His most recent book,
which treats all these interests, is How to
Kill a Dragon: Aspects of Indo-European
Poetics (Oxford University Press, New York, 1995, paperback, 2000), awarded the Goodwin Prize, APA 1998.
Others of his books and contributions are
Indo-European Origins of the Celtic Verb
I. The Sigmatic Aorist
(Dublin Institute for Advanced Studies,
1962); Indogermanische
Grammatik III/1.
Geschichte der Indogermanischen Verbalflexion
(Carl Winter Verlag, Heidelberg, 1969);
The American Heritage Dictionary of
Indo-European Roots (Houghton-Mifflin,
Boston, 1985, 2nd revised edition, 2000), revised and abridged in The
American Heritage Dictionary of the English
Language, Third Revised Edition.
Appendix: Indo-European Roots
(Houghton Mifflin, Boston, 1992, 4th revised edition, 2000); editor,
Studies in Memory of Warren
Cowgill (1929-1985) (de Gruyter, Berlin,
1987); author, "Historical linguistics and culture history",
"Indo-European languages", and "Stylistic reconstruction" in the
Oxford International Encyclopedia of
Linguistics (Oxford University Press, 1992, 2nd ed. 2002), and "Hittite", in the Cambridge Enclopedia of the World's Ancient Languages (Cambridge University Press, 2004).
He has also written over 150 articles and reviews, 53 of which are
reprinted in the two volumes of his Selected
Writings, edited by Lisi Oliver (Innsbrucker
Beiträge zur Sprachwissenschaft, Innsbruck, 1994), ranging from
"Indo-European metrics and Archaic Irish verse" to "The language of
the Trojans".
He served as president of the Linguistic Society of
America in 1988, and as chair of Harvard's Department of Linguistics
for 11 years, most recently 1985-1991. He is an Honorary Member of
the Royal Irish Academy (1968), a Fellow of the American Academy of
Arts and Sciences (1973), a Member of the American
Philosophical Society (1975), a Corresponding Fellow of the British
Academy (1987), and of the Académie des
Inscriptions et Belles-Lettres, Correspondant Etranger (1990), Associé Etranger, Membre de l'Institut (1999).

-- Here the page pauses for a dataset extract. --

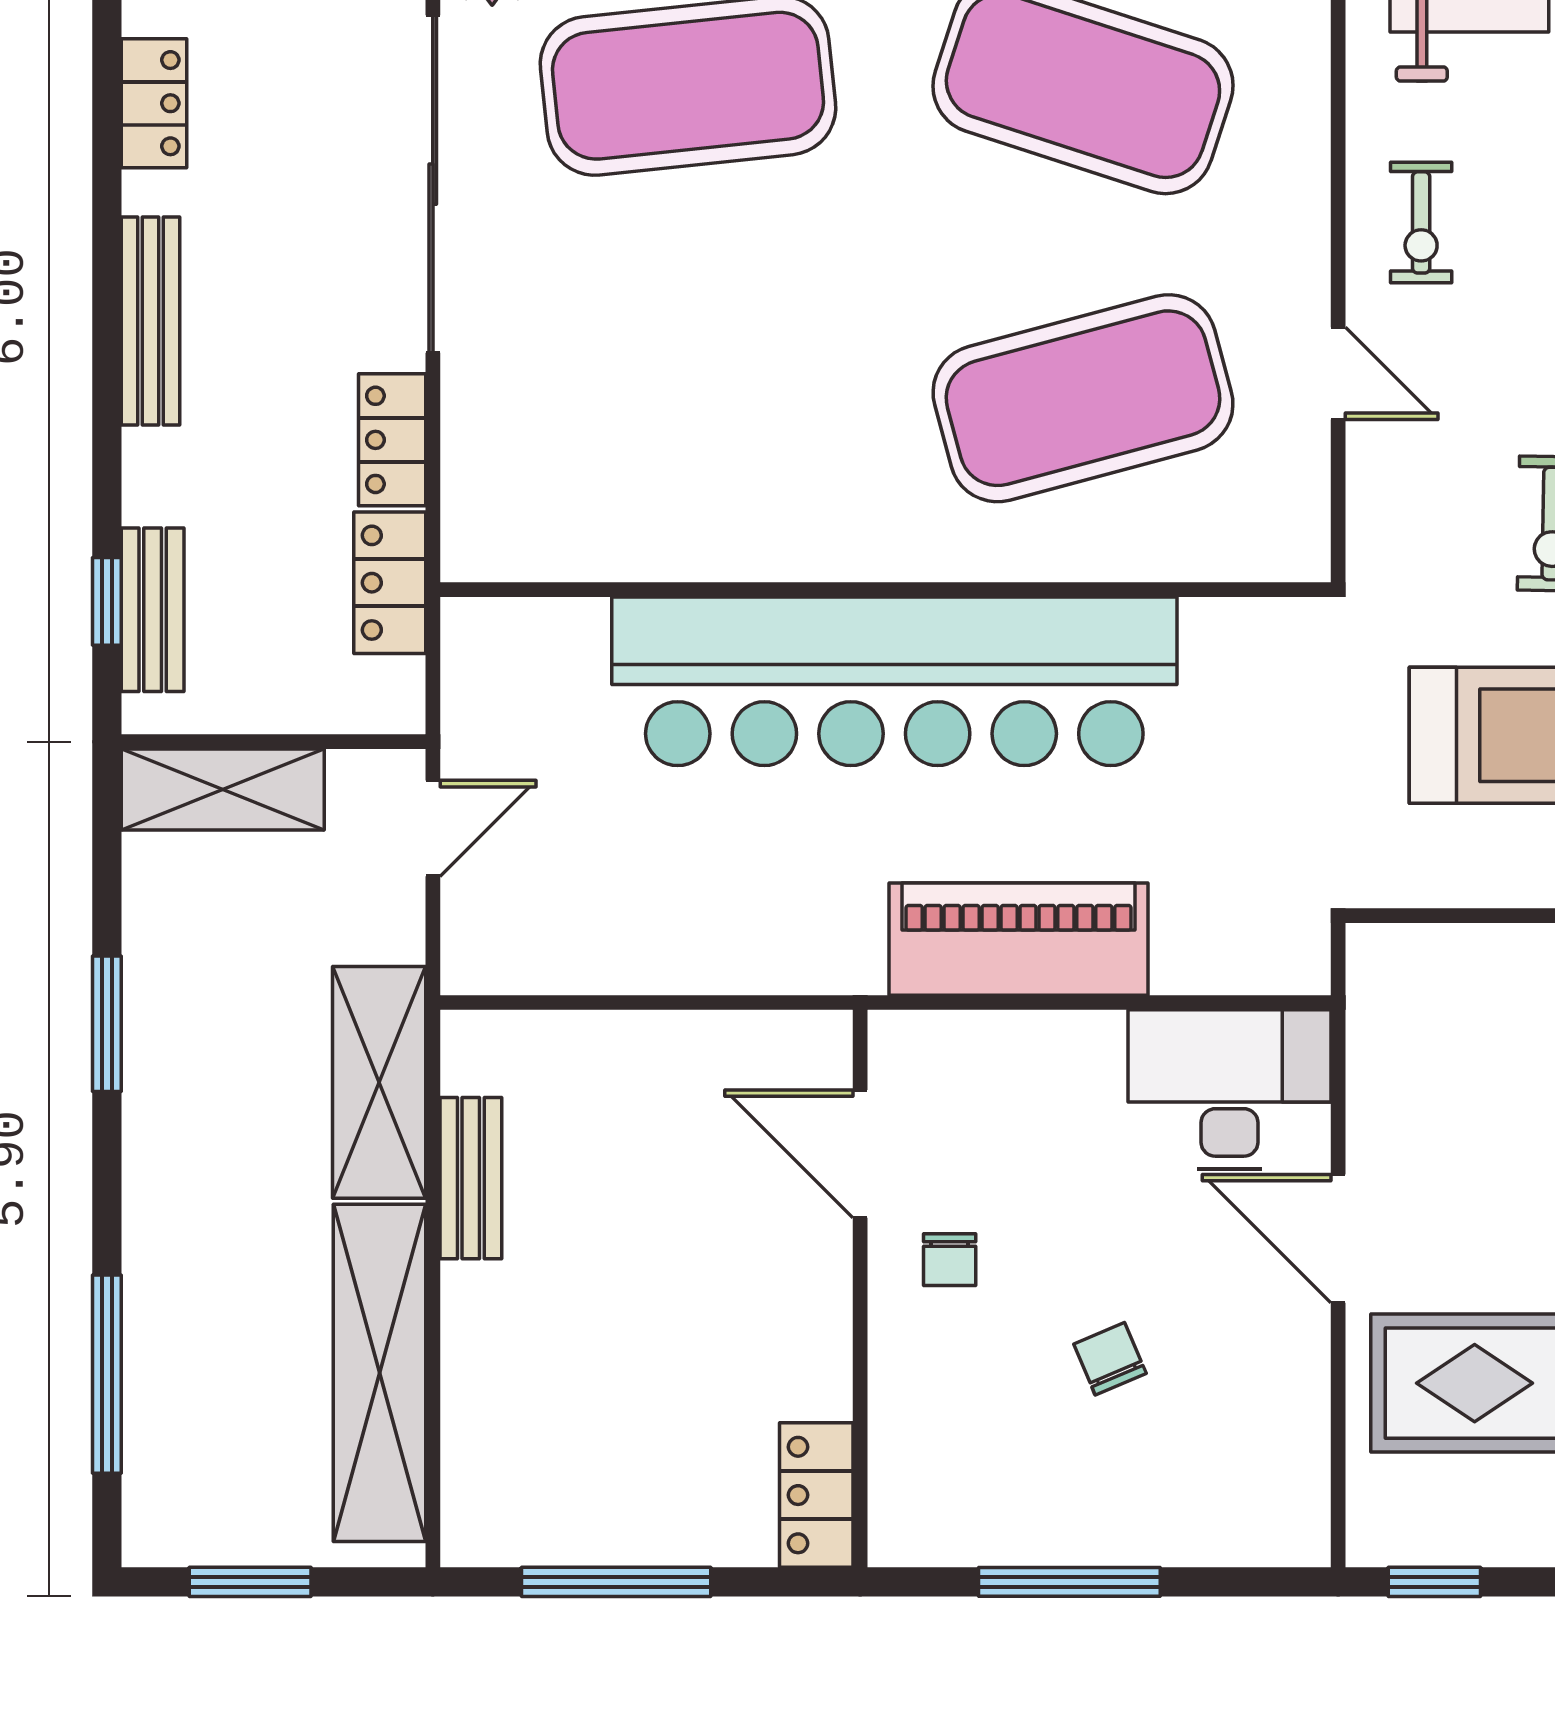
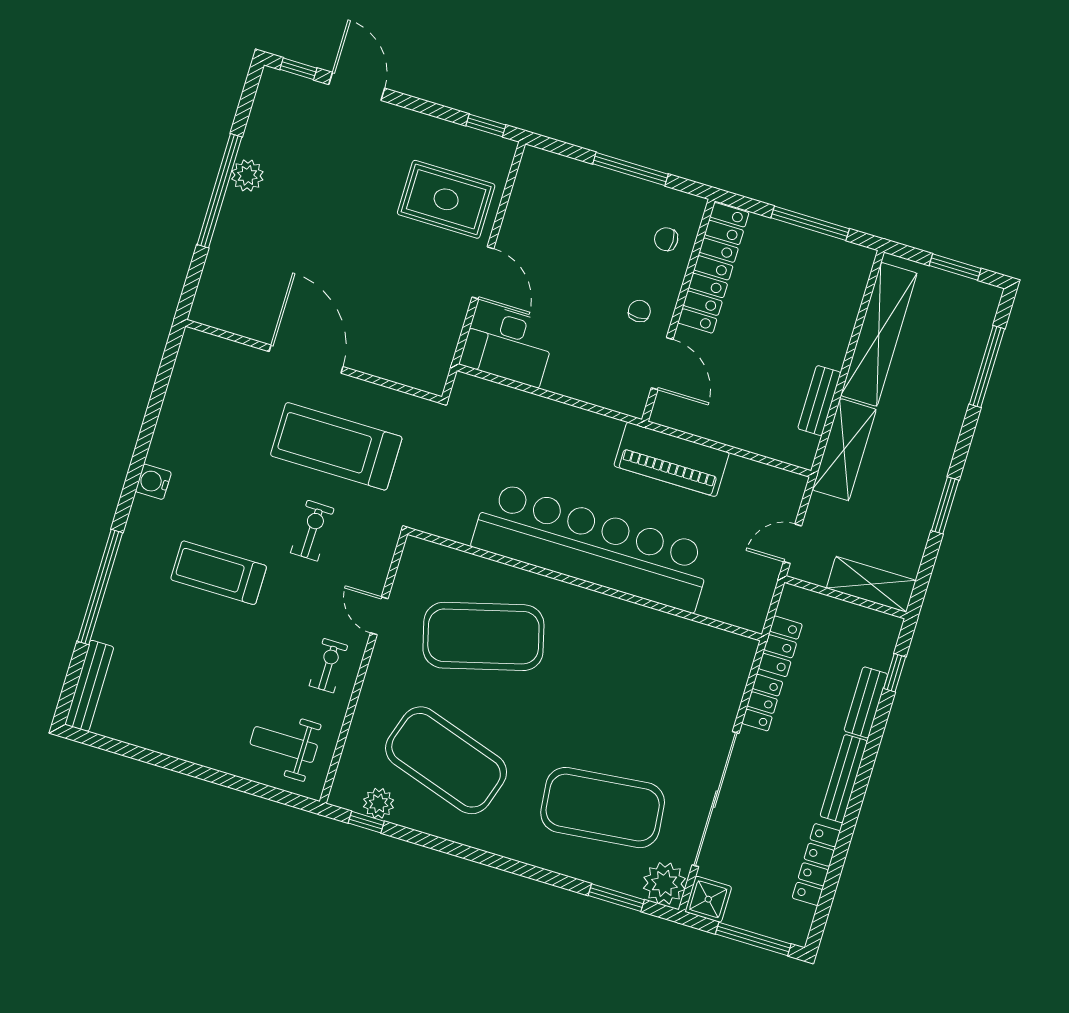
locker: (154, 103) -> (816, 864), width x1.53
bench: (153, 610) -> (866, 702), moved
piano: (1019, 939) -> (672, 459), moved
chair: (1110, 1359) -> (666, 239), moved, turned 113
locker: (816, 1495) -> (713, 268), width x2.16, depth x1.21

He was recently honored by the presentation of Mír Curad, Studies in Honor of Calvert Watkins, edd. J. Jasanoff, H.C. Melchert, and L. Oliver (IBS, Innsbruck, 1998), with some 63 contributors. He gave the Gaisford Lecture by invitation of the Faculty of Classics of the University of Oxford in May 2000.
His
present projects explore connections between Anatolia and
Greece, the subject of the Gaisford Lecture (published as "L'Anatolie et la Grèce: résonances culturelles, linguistiques et poétiques") and other recent and forthcoming studies, including "A distant Anatolian echo in Pindar: the origin of the Aegis again", "EPEON THESIS. Poetic grammar: word order and metrical structure in The Odes of Pindar", "Homer and Hittite Revisited II", "Some Indo-European logs", "Pindar's Rigveda", "An Indo-European stylistic figure in Hittite", "The third donkey: Origin legends and some hidden Indo-European themes", "The Erbessos blues, and other tales of the semantics of case and the semantics of love among the Western Greeks", and "'Hermit crabs', or new wine in old bottles. Anatolian and Hellenic connections from Homer and before to Antiochus I of Commagene and after".